Me sorprende que los verdugos son hombres correctos, parecen ejecutivos rigurosamente trajeados, llevan ternos negros, corbatas azules, camisas blancas.

Veo de repente brillar el filo de un sable en las manos de uno de los hombres de negro y la cabeza de un obrero, una cabeza grande, barbada, digna, bruñida de sol y viento, cae ensangrentada a mis pies. La cabeza lleva un casco de minero.

Los hombres de negro han reparado en mí y me persiguen ahora armados de mazas, de látigos, de cuchillos y sables. Tratan de darme alcance, pero consigo esquivarlos y escapo a todo correr por una de las calles que dan a la plaza. Pero esa calle se estrecha más y más hasta convertirse en un angosto callejón, en una siniestra gruta sin salidas, y llega un momento en que apenas puedo pasar entre las paredes que aprisionan mi cuerpo.

Es horrible el agobio, la claustrofobia, la asfixia que siento, pero al fin encuentro un estrecho portillo, lo abro y accedo a una amplia plaza cuadrada alumbrada por antorchas.  Y resulta ser la misma plaza cuadrada de antes donde los hombres de negro atormentan a sus víctimas, y al verme se lanzan de nuevo con furia hacia mí. Oigo una voz a mis pies, es la cabeza del minero que me habla: “No huyas. Haz como yo, lucha hasta la muerte”.

Los hombres de negro, sin dejar de estar trajeados con sus ternos negros, sus camisas blancas, sus corbatas azules, llevan ahora cascos de policía antidisturbios, y en formación prusiana, los de delante rodilla en tierra, disparan contra mí. Siento el impacto de los proyectiles, su aguda quemazón en mis brazos, en mis piernas, en mi pecho, en mi vientre, en mis testículos.

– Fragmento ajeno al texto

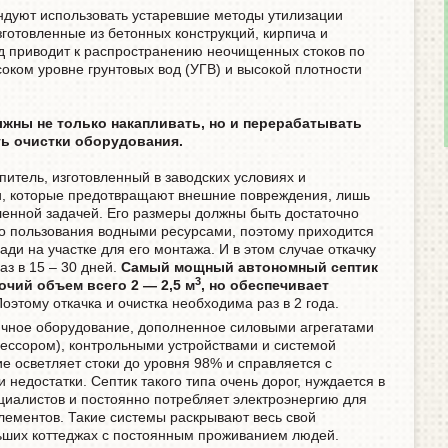
ндуют использовать устаревшие методы утилизации
готовленные из бетонных конструкций, кирпича и
од приводит к распространению неочищенных стоков по
соком уровне грунтовых вод (УГВ) и высокой плотности
жны не только накапливать, но и перерабатывать
ь очистки оборудования.
итель, изготовленный в заводских условиях и
и, которые предотвращают внешние повреждения, лишь
ленной задачей. Его размеры должны быть достаточно
го пользования водными ресурсами, поэтому приходится
ди на участке для его монтажа. И в этом случае откачку
аз в 15 – 30 дней.
Самый мощный автономный септик
3
очий объем всего 2 — 2,5 м
, но обеспечивает
оэтому откачка и очистка необходима раз в 2 года.
чное оборудование, дополненное силовыми агрегатами
ессором), контрольными устройствами и системой
е осветляет стоки до уровня 98% и справляется с
и недостатки. Септик такого типа очень дорог, нуждается в
циалистов и постоянно потребляет электроэнергию для
лементов. Такие системы раскрывают весь свой
льших коттеджах с постоянным проживанием людей.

Me arrastro como puedo, transido de dolor, y consigo alcanzar otra calle, y ésta resulta ser aún más estrecha y agobiante que la anterior. Cuando estoy a punto de ahogarme entre sus muros, cuando ya no puedo aguantar más la angustia, consigo encontrar una salida. Y, joder, vuelve a ser la misma plaza donde vuelven a perseguirme las sombras amenazantes de los verdugos. Los hombres trajeados de negro portan ahora enormes tonfas y me cierran el paso y me rodean dispuestos a emplearse a fondo en mi castigo. Al primer golpe caigo al suelo. Me desespero y grito y despierto empapado en sudor y en lágrimas.

Menos mal, ha sido todo un mal sueño, una estúpida pesadilla. Me levanto y poco a poco me voy tranquilizando. Tomo una ducha tibia y un magnífico desayuno.  Es ya muy tarde, quizá anoche bebí más de la cuenta.

No le debo dar más importancia a este tipo de sueños tortuosos que tengo de vez en cuando, tal vez porque me tomo las cosas demasiado a pecho, porque me preocupo demasiado, porque vivo los acontecimientos de la vida con excesiva intensidad. Más me vale, desde luego, aprender a vivir las cosas con más sosiego.

Hace una mañana preciosa de verano. Ahora, tras oír las noticias y leer la prensa digital, saldré un rato a pasear en bicicleta. Menudo lujo estar de vacaciones en un día tan hermoso como éste.

Enciendo el televisor. El Presidente del Gobierno, vestido de riguroso traje negro, con camisa blanca, con corbata azul, está presentando su último paquete de reformas.